Her sweatshirt was white and hooded. Mark picked it up and it was impossibly light. Along the back of it a branch was stuck, and as he lifted it, a scattering of sand fell off and hit the beach. On the inside was a naked footprint, pressed to the loose fabric in grass and mud. Both of the sleeves were frayed at the edges and there were wide holes worn into the breast from a pin or button. Janie’s name was written in thick black marker along the tag.
The rest of her things were next to it. Brown plaid shorts, flesh toned bra, plain white underwear. A white and yellow t-shirt. Her pink backpack was discarded next to a burst of wood violets, and its color made it seem a brilliant flower of its own. It was open, and though she’d emptied most of it in the car, there was still a thick yellow towel and a toothbrush inside.
They gathered it all and ascended the hill, scaled the cemetery fence, and walked back to the car. Janie wasn’t there.
Do we wait, Mark asked, and Rick said no, screw her.
The car doors swung open with a groan and a pop, and every one climbed in but Mark and Bruce. The two of us can look Bruce said and Mark nodded. The car started with a whine and lurched into gear. It moved slowly down the street and was gone.
The sun had broken the plane of the horizon, and the whole sky was rose colored in the dawn with orange and pink clouds stretching long and thin above them. They picked their way through the cemetery stones and went back to the mausoleum where they’d drunk the last of the wine. She wasn’t there.
I’m starting to get worried Mark said and Bruce nodded and the mausoleum had a mouth that was wide and gaping, wrought iron bars like clenched teeth. There was no sign of anything there but the dead, and it was a strange omen contrasted with the yellow rose of the new day.
They cut a wide circle through the cemetery and the songs of birds were wild in the trees above them. They called her name and their voices were swallowed and lost. Janie, they said. They moved faster and left the graveyard. They passed houses and the houses were dark with doors shut and windows drawn. Janie they said, and there was no answer. They walked along Main Street and it was empty. A police car turned a corner and came towards them, but then turned again before reaching them. If something bad happened Mark started and Bruce said nothing.
They followed Main Street back towards the house. It was a long walk and the sun hit the windows of the houses beside them and the whole world was brilliant. Janie they said, now half hearted. Main Street curved to the south just before it descended a steep hill into downtown, and there on the north side of the street was a wide park with a playground, and they saw her.
She was laid out on her back in the grass next to a park bench. Jesus Mark said.
When they got close she turned her head to them and rose. In the reflected light of the sun they could not see her suddenly, and they were blind. She went to them and spoke:
When I was little my father took me to a marina. It was Lake Michigan and all I remember was the smell of dead fish and gasoline and beer and the smoke from his cigar. We walked down a long dock toward the big boats and I don’t remember why we were there, but we came to the edge of the dock and I stood there and all before me was the lake. It was grey and it stretched out over the horizon and I imagined that it was all that there was. There was nothing but me and the water and it went on forever. We stood there for a long time and when we went back there was a fisherman with an enormous fish on a hook. The fish had sharp teeth and its eyes were empty and my father wanted me to touch it but I wouldn’t. He was passionate about nothing, but he insisted that I touch it and when I refused, he took my hand up with force and I felt its belly. The scales were cold and the skin gave in to my touch. I looked at my father and the fisherman and they were smiling and all I could think of were fish teeth and dead eyes.
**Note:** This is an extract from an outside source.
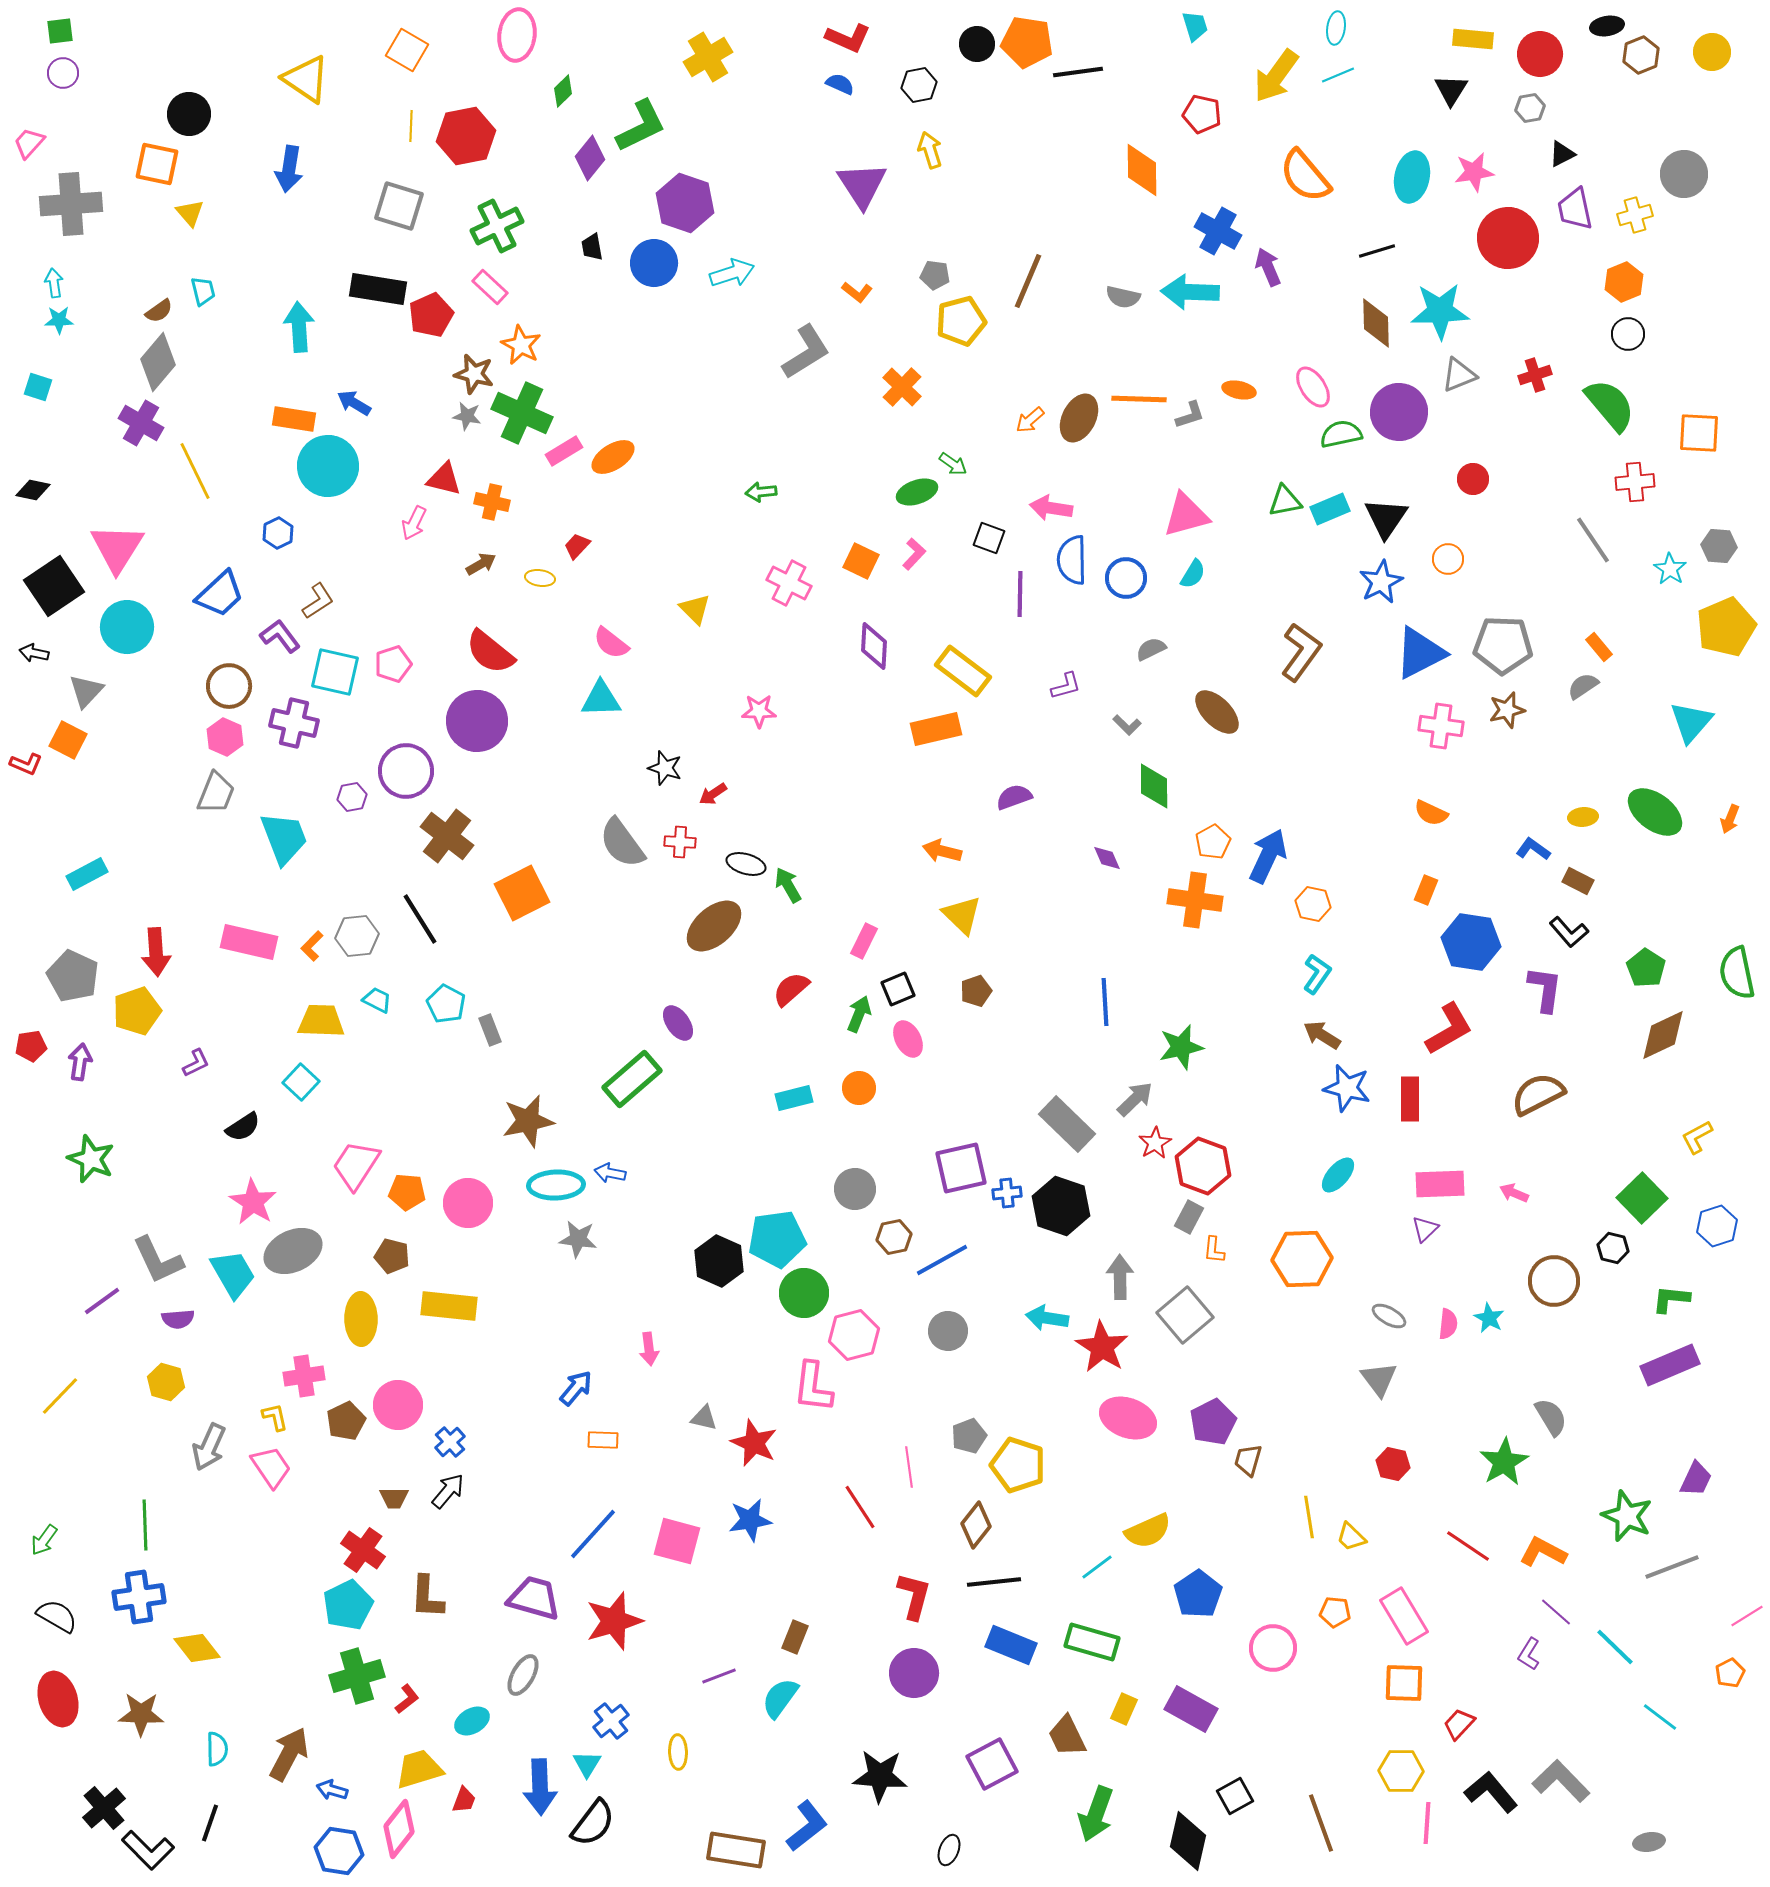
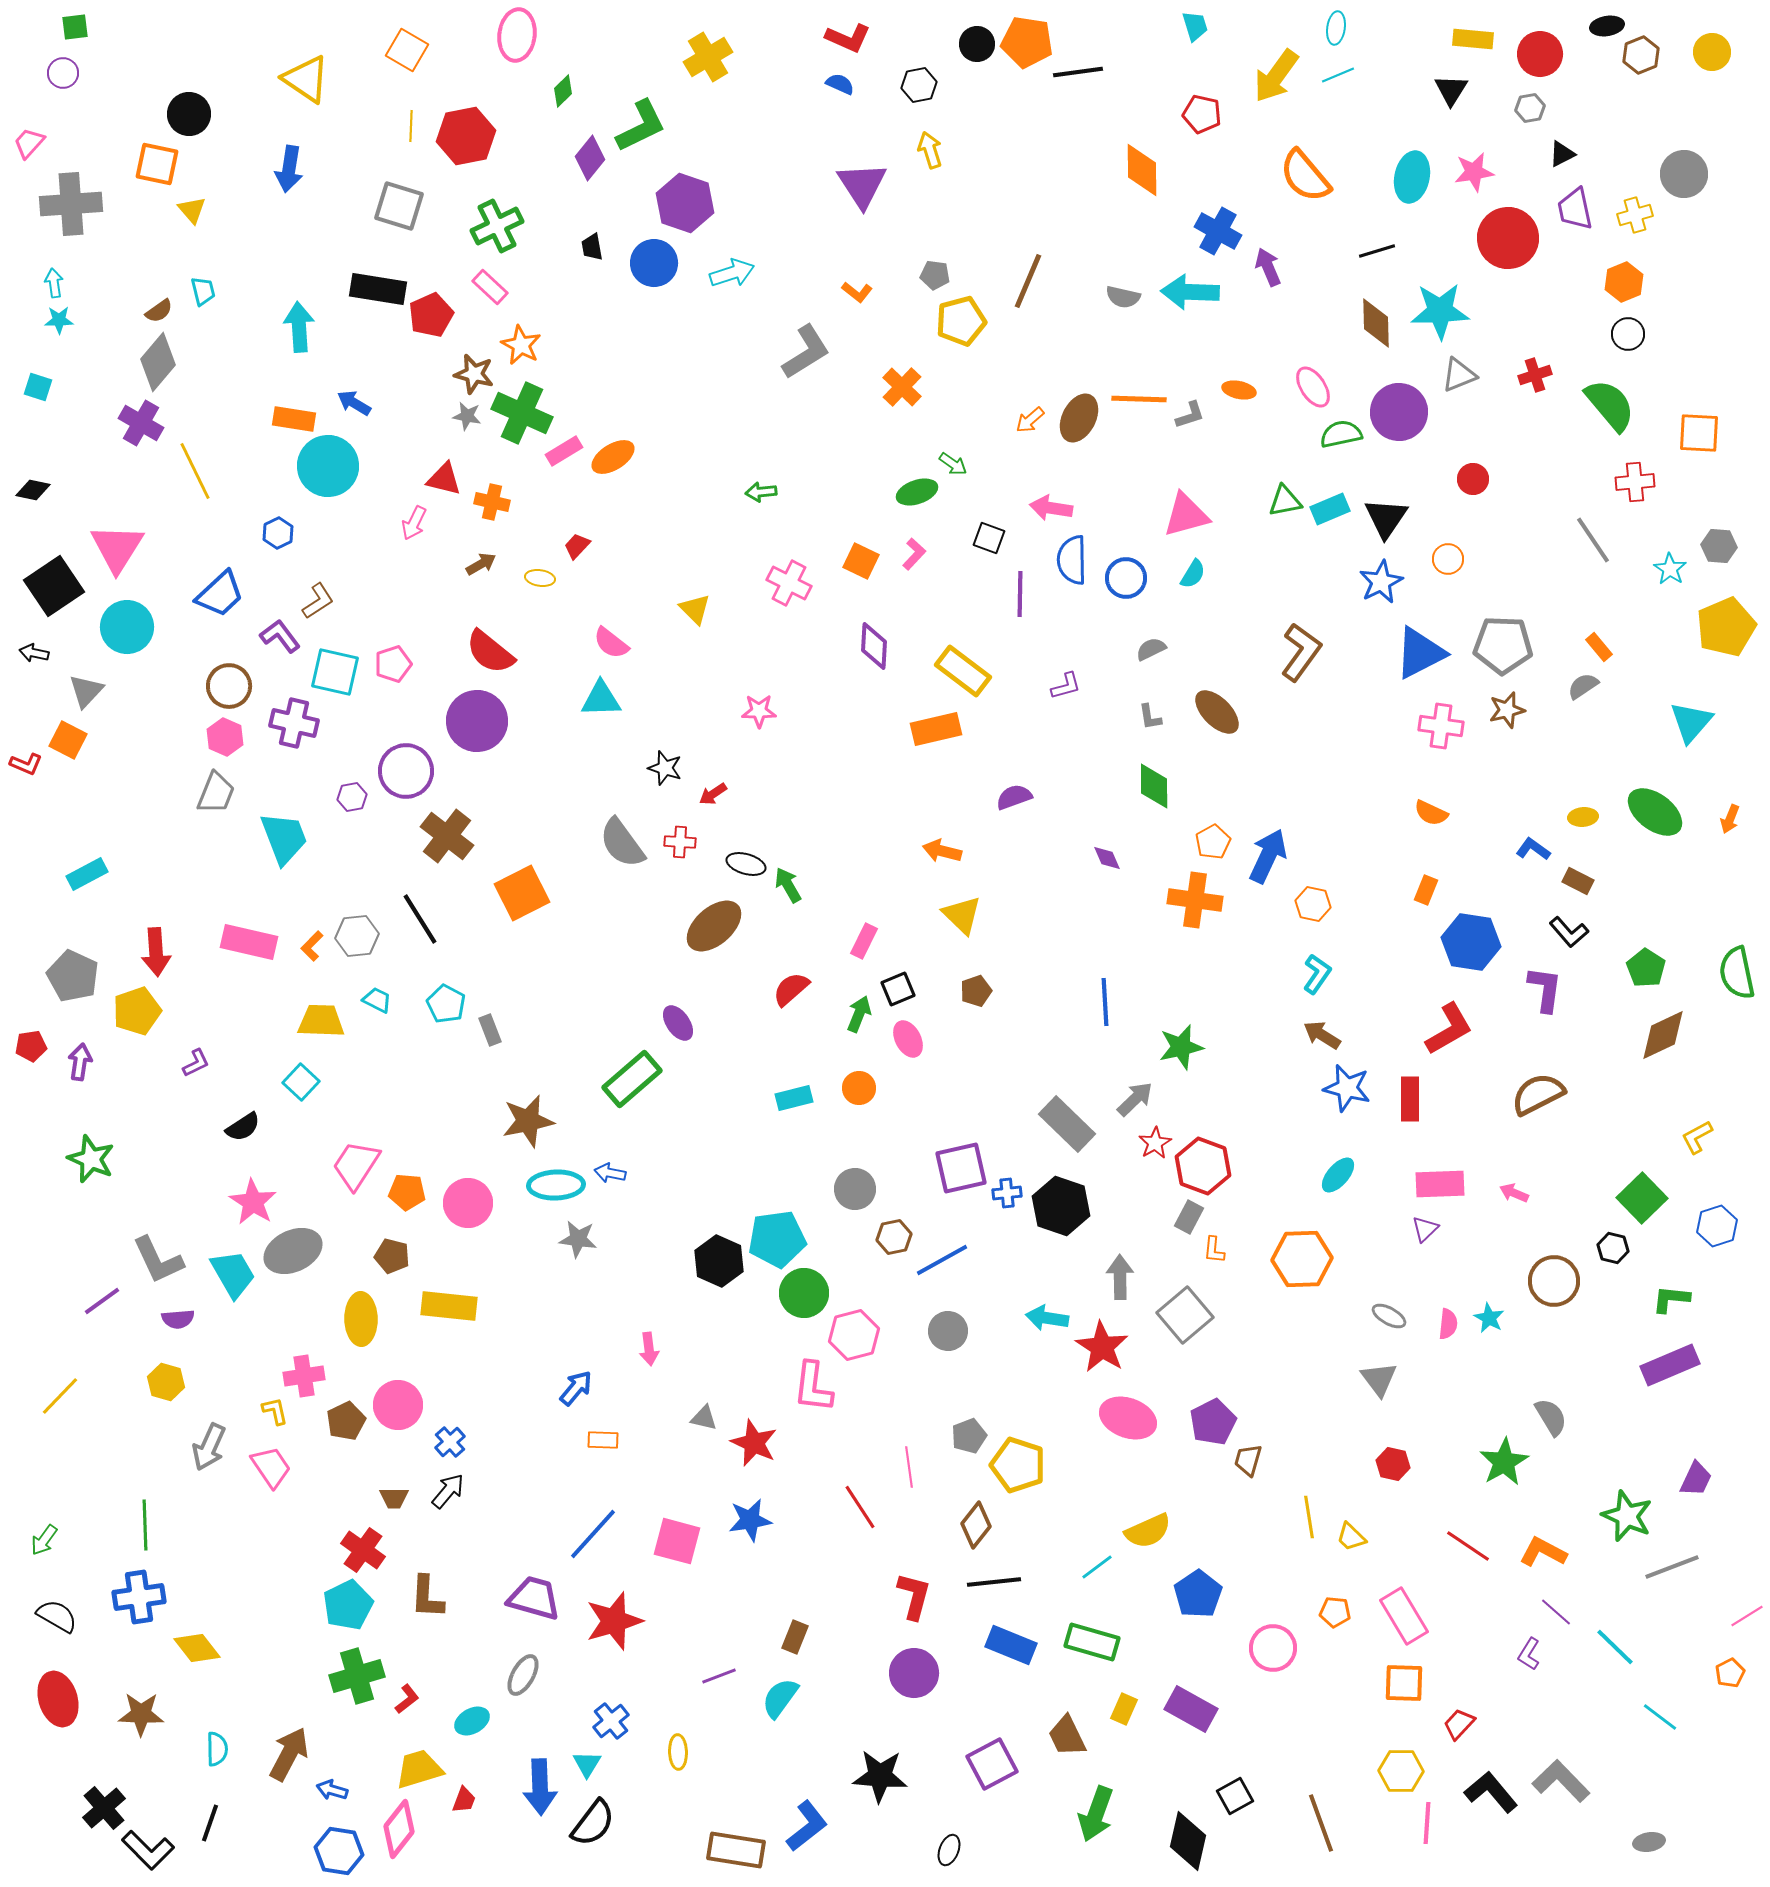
green square at (60, 31): moved 15 px right, 4 px up
yellow triangle at (190, 213): moved 2 px right, 3 px up
gray L-shape at (1127, 725): moved 23 px right, 8 px up; rotated 36 degrees clockwise
yellow L-shape at (275, 1417): moved 6 px up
When the end of all things comes it will come with little fanfare, and we will only know it with our final breath. We will be hung from the iron rafters of office buildings. We will pass without imprint. We will be sated in salary and bankroll and we will force our heads back on our pillows and curse the day and we will reminisce. We will remember walking five miles at four in the morning to make love in the dirt, and we will remember the people we used to be. We will remember the night breaking and we will remember teeth and skin. We will pray to spirits and lights on the horizon, and we will pray that we were good.